The passes cost $3 for one way and are used by Fort Scottians to go work, medical facilities and college.

"To make it easier, we've got a $30, 12-ride pass," Sellers said. "Starting July 1, round-trip passes can be purchased for $5, and there will be a six-ride pass for $15 offered."

Riders can pay the driver or come into the Bourbon County Senior Citizens Center at 26 N. Main St.

"We have some clients that buy at the first of each month, but likes to walk on nice days," Sellers said. "Some purchase passes for relatives. Around Christmas there is a big influx, as gifts for family members who don't have a car."

Insurance premiums

The impetus for the merger is insurance premiums tripling in recent years.

"A lot of insurance is dropping for smaller companies," Sellers said. "It's getting to be a lot harder because of premiums."

For the first six of the 10 years Sellers has been the Senior Citizens coordinator, the insurance premium was the same.

"We paid $2,000 a year. Then...$3,000 to $4,000 to $6,000 for a year," she said. "We can't pay $6,000 a year to insurance the vehicles."

Originally, Bourbon County Senior Citizens had an investment income donated from local resident, Tot Coyan, but a downturn in the stock market changed that.

"We had an investment from Tot Coyan before I came" Sellers said. "He died and left an investment for Bourbon County Senior Citizens. They were using the interest to pay the entire part. When the stock market went down, we lost a lot of money. The investment is gone. The last bit we had to cash in, in 2011, to keep going."
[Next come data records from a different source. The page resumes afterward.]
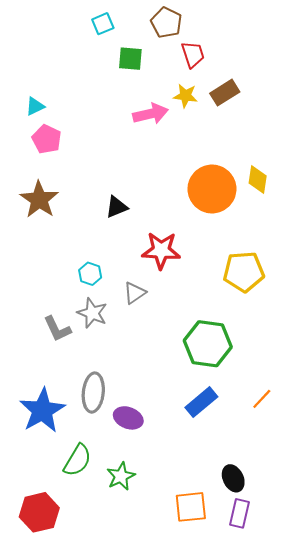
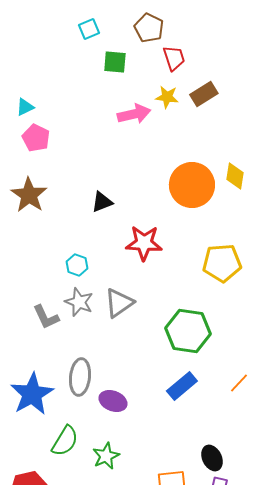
gray triangle: (135, 293) -> (119, 303), moved, size x1.4

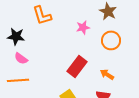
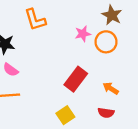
orange circle: (111, 40) -> (106, 42), moved

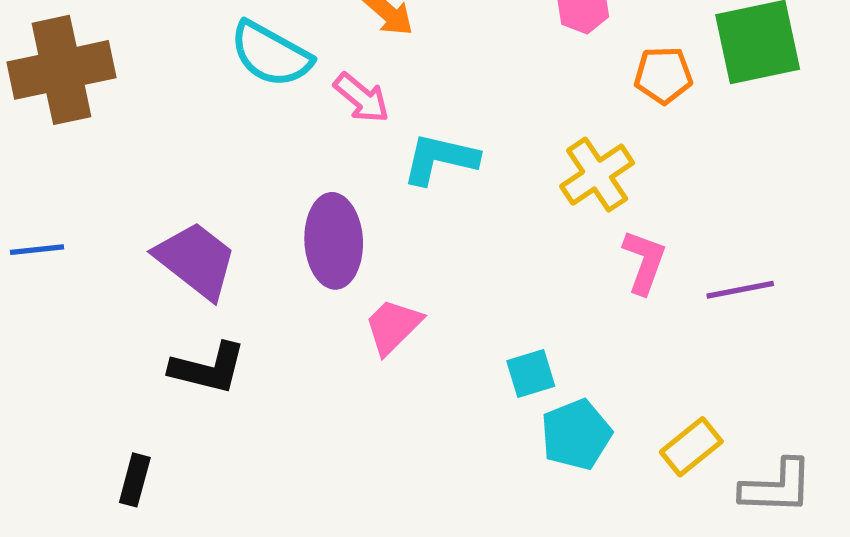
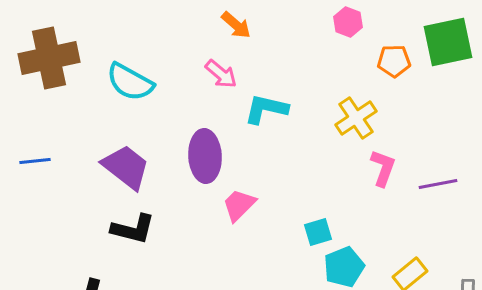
cyan semicircle: (271, 54) -> (130, 82), moved

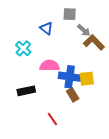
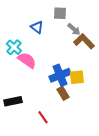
pink semicircle: (49, 66) -> (27, 60), moved, turned 36
blue cross: (70, 77) -> (60, 75), turned -30
black rectangle: (26, 91) -> (13, 101), moved

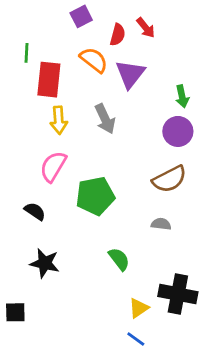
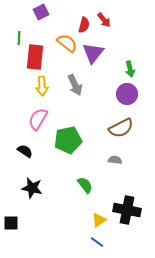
purple square: (81, 16) -> (41, 12), moved

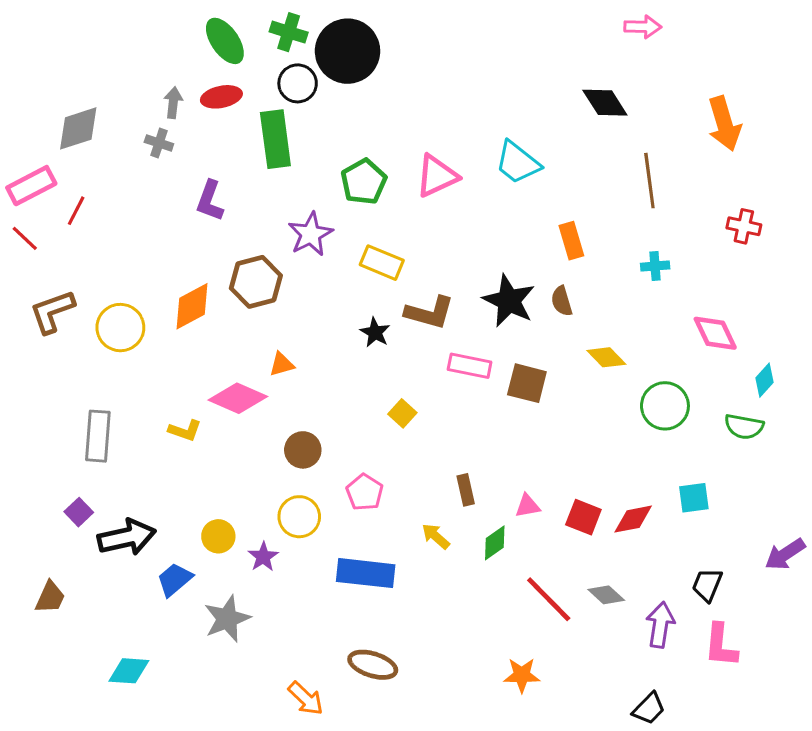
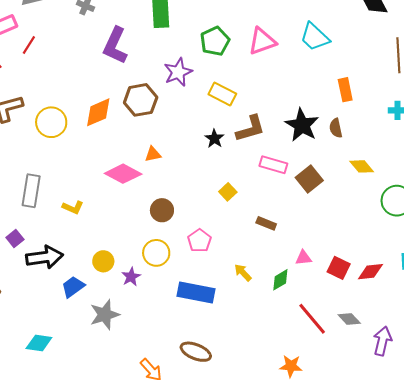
purple L-shape: (210, 201) -> (115, 46), size x1.4
brown L-shape: (430, 313) -> (250, 129), turned -36
brown square: (527, 383) -> (309, 179), turned 32
yellow L-shape: (185, 430) -> (73, 207), moved
brown rectangle: (466, 490) -> (266, 223), moved, turned -60

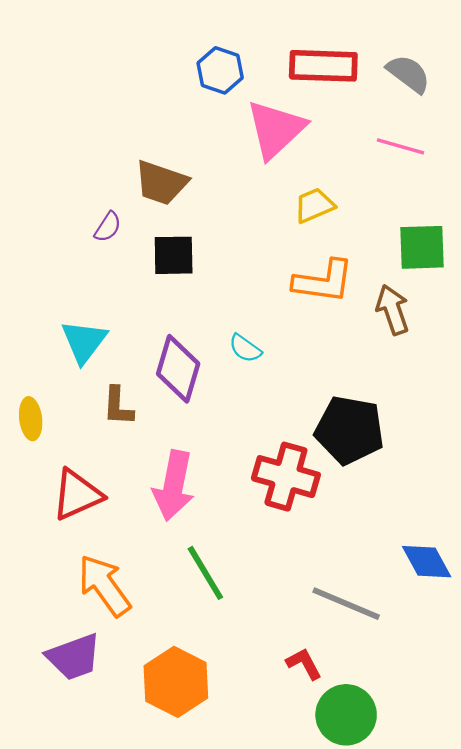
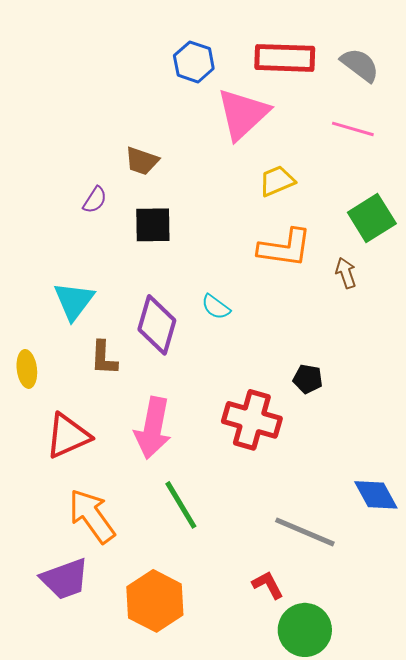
brown trapezoid: (161, 183) -> (142, 161), size x0.7
green square: (422, 247) -> (372, 218), turned -30
brown arrow: (393, 310) -> (346, 273), size x0.7
black pentagon: (349, 430) -> (308, 379), size x0.5

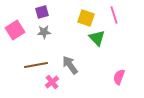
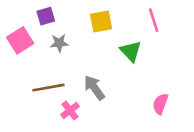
purple square: (42, 12) -> (46, 16), moved
yellow square: (86, 18) -> (101, 21), moved, turned -30

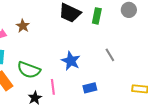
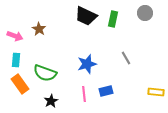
blue star: (71, 61) -> (87, 64), turned 30
pink line: (53, 87) -> (84, 94), moved

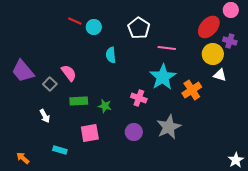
Between expenses going up and the stock market going down, public transportation in Fort Scott needed assistance.

Fort Scottians help

The community stepped in to help the problem.

Last year, Mercy Hospital donated $5,000; the Fort Scott Area Community Foundation gave $2,000; Rotary Club, $1,000; City of Fort Scott, $1,000; Visioning a Healthier Bourbon County, $900; Medicalodge, $823; UMB, $500; Don's Wine and Spirits, $250; Fort Scott Family Medicine and Kiwanis both $200; Gentry Law Office and Progressive Mothers Club both $100; First Methodist Church, $50; Atkins Insurance, $25 and numerous individuals also donated to the transportation service that General Public Transportation provides. This money was applied to the match money for the grant.

Just last week, First Presbyterian Church gave a $3,000 donation to the entity. Sellers said it will be used for next year's grant match.

"Without the matching fund, there is no transit services" Lohr said. "The community has to support it."

Rural transportation

Kansas Department of Transportation is looking at ways to help with the issue of rural transportation statewide, Lohr said.

"To be on the forefront of that planning," Lohr said. "SEK-CAP is poised to work with all of them. Transit is one of the things we do. We are the largest rural transportation provider in the state of Kansas, over a 100,000 rides in southeast Kansas. We can help alleviate some of the stresses a smaller group might have had."